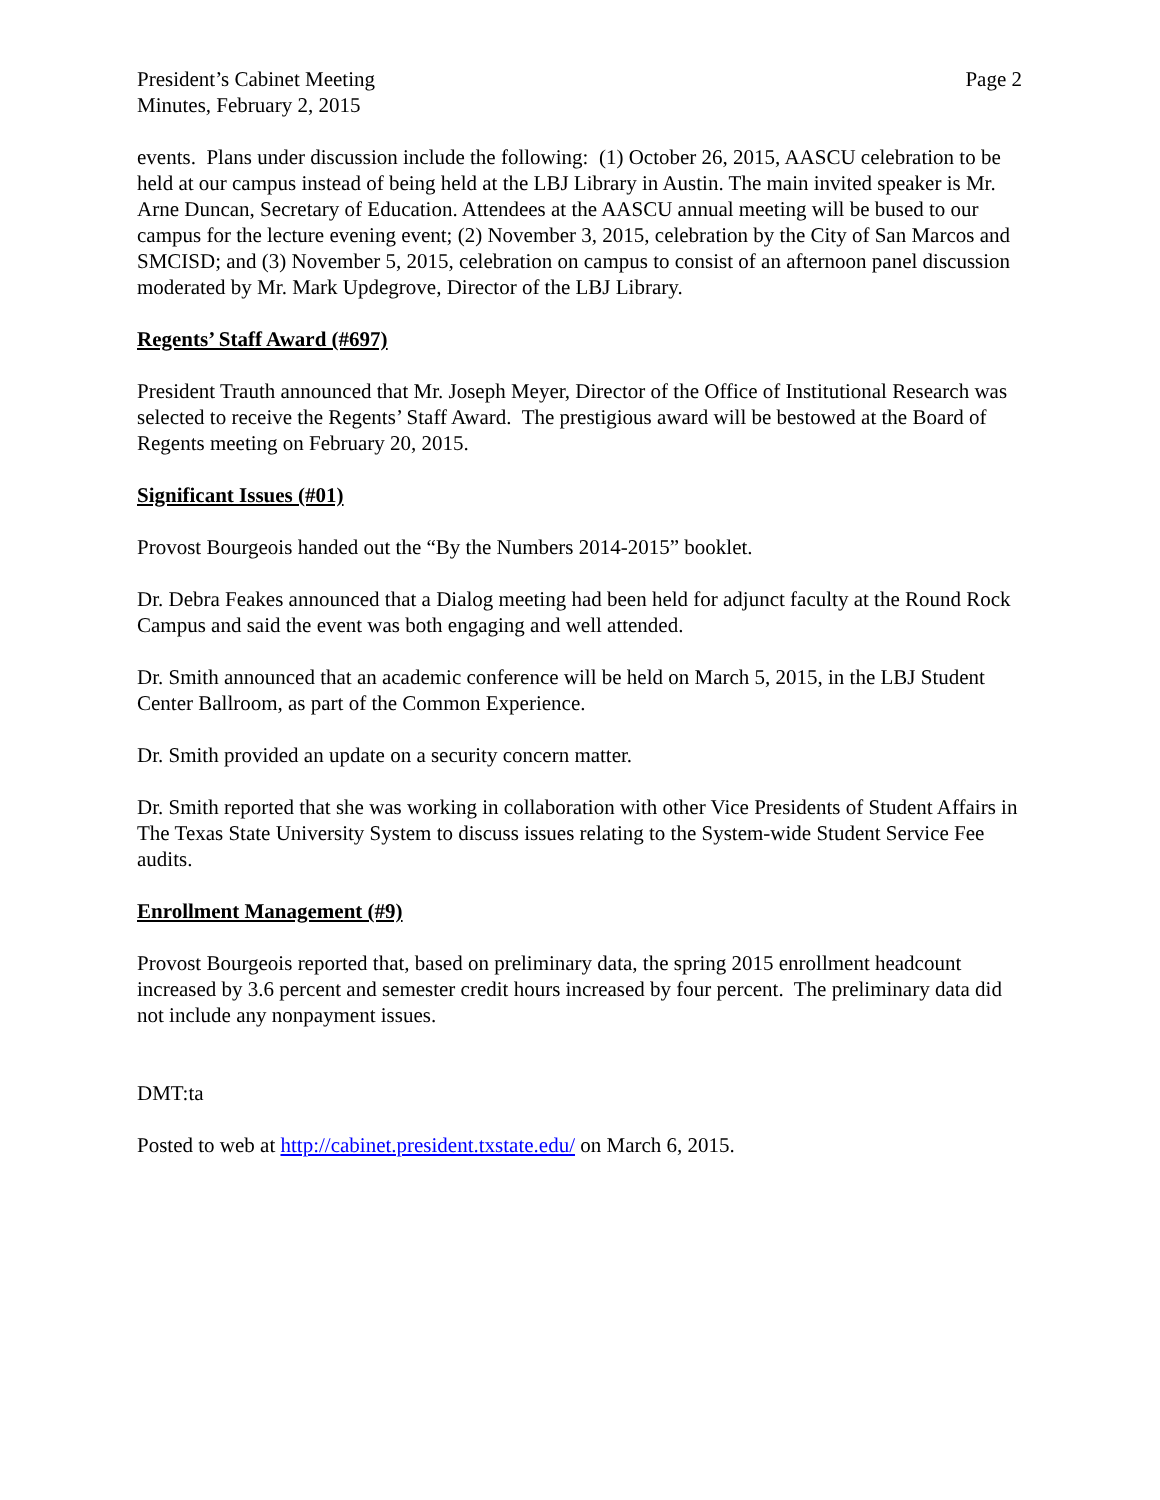President’s Cabinet Meeting
Minutes, February 2, 2015
Page 2
events. Plans under discussion include the following: (1) October 26, 2015, AASCU celebration to be held at our campus instead of being held at the LBJ Library in Austin. The main invited speaker is Mr. Arne Duncan, Secretary of Education. Attendees at the AASCU annual meeting will be bused to our campus for the lecture evening event; (2) November 3, 2015, celebration by the City of San Marcos and SMCISD; and (3) November 5, 2015, celebration on campus to consist of an afternoon panel discussion moderated by Mr. Mark Updegrove, Director of the LBJ Library.
Regents’ Staff Award (#697)
President Trauth announced that Mr. Joseph Meyer, Director of the Office of Institutional Research was selected to receive the Regents’ Staff Award. The prestigious award will be bestowed at the Board of Regents meeting on February 20, 2015.
Significant Issues (#01)
Provost Bourgeois handed out the “By the Numbers 2014-2015” booklet.
Dr. Debra Feakes announced that a Dialog meeting had been held for adjunct faculty at the Round Rock Campus and said the event was both engaging and well attended.
Dr. Smith announced that an academic conference will be held on March 5, 2015, in the LBJ Student Center Ballroom, as part of the Common Experience.
Dr. Smith provided an update on a security concern matter.
Dr. Smith reported that she was working in collaboration with other Vice Presidents of Student Affairs in The Texas State University System to discuss issues relating to the System-wide Student Service Fee audits.
Enrollment Management (#9)
Provost Bourgeois reported that, based on preliminary data, the spring 2015 enrollment headcount increased by 3.6 percent and semester credit hours increased by four percent. The preliminary data did not include any nonpayment issues.
DMT:ta
Posted to web at http://cabinet.president.txstate.edu/ on March 6, 2015.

== == ==

Exercise:
The requested output is the line holding "Dr. Smith provided" and every line after it up to the last line of the listing, exactly, with nothing else.

Answer:
Dr. Smith provided an update on a security concern matter.
Dr. Smith reported that she was working in collaboration with other Vice Presidents of Student Affairs in The Texas State University System to discuss issues relating to the System-wide Student Service Fee audits.
Enrollment Management (#9)
Provost Bourgeois reported that, based on preliminary data, the spring 2015 enrollment headcount increased by 3.6 percent and semester credit hours increased by four percent. The preliminary data did not include any nonpayment issues.
DMT:ta
Posted to web at http://cabinet.president.txstate.edu/ on March 6, 2015.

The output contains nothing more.